=== Begin Enclosure ===

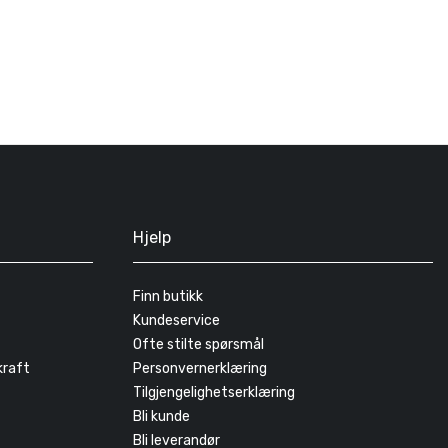
Hjelp
Finn butikk
Kundeservice
Ofte stilte spørsmål
kraft
Personvernerklæring
Tilgjengelighetserklæring
Bli kunde
Bli leverandør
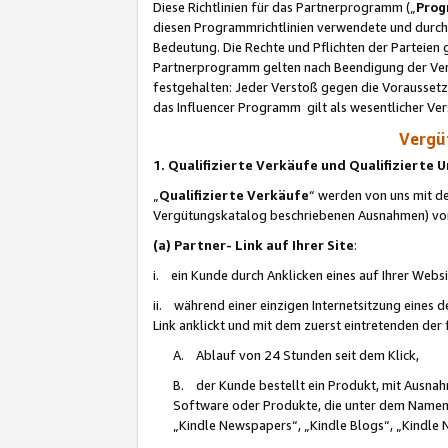
Diese Richtlinien für das Partnerprogramm („
Prog
diesen Programmrichtlinien verwendete und durch 
Bedeutung. Die Rechte und Pflichten der Parteien
Partnerprogramm gelten nach Beendigung der Verei
festgehalten: Jeder Verstoß gegen die Voraussetz
das Influencer Programm gilt als wesentlicher Ve
Vergüt
1. Qualifizierte Verkäufe und Qualifizierte
„
Qualifizierte Verkäufe
“ werden von uns mit de
Vergütungskatalog beschriebenen Ausnahmen) vo
(a) Partner- Link auf Ihrer Site
:
i. ein Kunde durch Anklicken eines auf Ihrer Webs
ii. während einer einzigen Internetsitzung eines de
Link anklickt und mit dem zuerst eintretenden der
A. Ablauf von 24 Stunden seit dem Klick,
B. der Kunde bestellt ein Produkt, mit Ausna
Software oder Produkte, die unter dem Namen
„Kindle Newspapers“, „Kindle Blogs“, „Kindle 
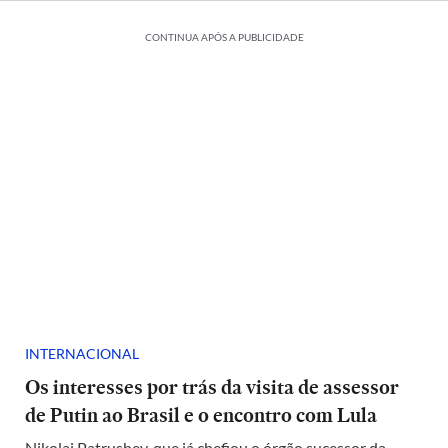
CONTINUA APÓS A PUBLICIDADE
INTERNACIONAL
Os interesses por trás da visita de assessor
de Putin ao Brasil e o encontro com Lula
Nikolai Patrushev, que já chefiou o órgão sucessor da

=== End Enclosure ===

Exercise objective — In the entries above, find the line with "Vergütungskatalog beschriebenen Ausnahmen) vo" and the line with "de Putin ao Brasil e o encontro com Lula". Return exactly those lines and all the ones between them, pictures excluded.

Answer space —
Vergütungskatalog beschriebenen Ausnahmen) vo
(a) Partner- Link auf Ihrer Site
:
i. ein Kunde durch Anklicken eines auf Ihrer Webs
ii. während einer einzigen Internetsitzung eines de
Link anklickt und mit dem zuerst eintretenden der
A. Ablauf von 24 Stunden seit dem Klick,
B. der Kunde bestellt ein Produkt, mit Ausna
Software oder Produkte, die unter dem Namen
„Kindle Newspapers“, „Kindle Blogs“, „Kindle 
CONTINUA APÓS A PUBLICIDADE
INTERNACIONAL
Os interesses por trás da visita de assessor
de Putin ao Brasil e o encontro com Lula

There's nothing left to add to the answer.